Acid rain changes phosphorus and nitrogen cycling in lakes

In contrast to the well known nutrient transformations in circum-neutral lakes, acidified water bodies exhibit significant changes in nutrient (P and N) cycles. These changes were evaluated in the strongly acidified Plešné Lake.
(1) Liberated orthophosphate from sedimenting seston is bound from a liquid to a particulate phase by colloidal Al hydroxides in the hypolimnion, and deposited. This abiotic P immobilization with Al reduces by ~20% the pool of potentially bio-available P and contributes to a severe P limitation of phytoplankton.
(2) The cessation of nitrification due to long-term water acidification leads to an atypical situation, where Plešné Lake becomes a net source of ammonium (NH₄⁺). NH₄⁺ entering the lake from terrestrial and atmospheric sources is assimilated by phytoplankton and transformed to organic nitrogen. After NH₄⁺ depletion, nitrate is utilized as an alternative nitrogen source. Organic nitrogen is mineralized and liberated as NH₄⁺ from the dead, sedimenting phytoplankton. Because the dissimilation occurs mostly below the productive layer, the liberated NH₄⁺ is not re-assimilated and accumulates in the hypolimnion. After lake overturns, this NH₄⁺ is exported from the lake. The acidified productive lakes, with dissimilative production of NH₄⁺ exceeding its assimilation, thus, become a net NH₄⁺ source.

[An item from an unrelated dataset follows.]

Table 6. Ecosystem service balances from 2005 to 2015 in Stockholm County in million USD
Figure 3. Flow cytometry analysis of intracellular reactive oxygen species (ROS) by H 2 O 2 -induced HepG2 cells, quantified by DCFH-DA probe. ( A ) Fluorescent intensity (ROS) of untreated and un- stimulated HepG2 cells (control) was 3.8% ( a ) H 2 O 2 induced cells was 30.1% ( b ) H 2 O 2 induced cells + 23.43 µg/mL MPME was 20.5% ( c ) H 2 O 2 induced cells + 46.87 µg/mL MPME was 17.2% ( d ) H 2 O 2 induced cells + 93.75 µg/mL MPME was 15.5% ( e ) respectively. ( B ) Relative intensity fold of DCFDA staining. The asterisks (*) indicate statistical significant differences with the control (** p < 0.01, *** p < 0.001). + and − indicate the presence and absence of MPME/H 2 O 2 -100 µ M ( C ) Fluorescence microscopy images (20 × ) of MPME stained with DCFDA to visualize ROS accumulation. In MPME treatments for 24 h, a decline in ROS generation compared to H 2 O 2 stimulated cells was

Photochemical liberation of organically bound metals by solar radiation

HBI ASCR in co-operation with University of South Bohemia and University of Maine (US) identified a natural source of ionic metal species for surface waters: photochemical liberation of organically bound metals by solar radiation. This process explains high concentrations of aluminium and iron oxyhydroxides in lake sediments long before the onset of atmospheric acidification, since the beginning of soil formation in catchments. Oxyhydroxides of Al and Fe play an important ecological role, affecting ability of lake and marine sediments to bind phosphate and trace metals. We show that transport of Al and Fe oxyhydroxides to sediments occurs via the following sequence of processes: (i) Soil organic acids dissolve and bind metals, and export them from terrestrial to aquatic systems. (ii) Photochemical decomposition of organic-metal complexes liberates a significant portion of organically-bound aluminium and iron as ions. (iii) The liberated ions hydrolyse, precipitate as oxyhydroxide particles, and settle. The photo-liberation of ionic aluminium species represents a potential source of toxicity to fish and zooplankton.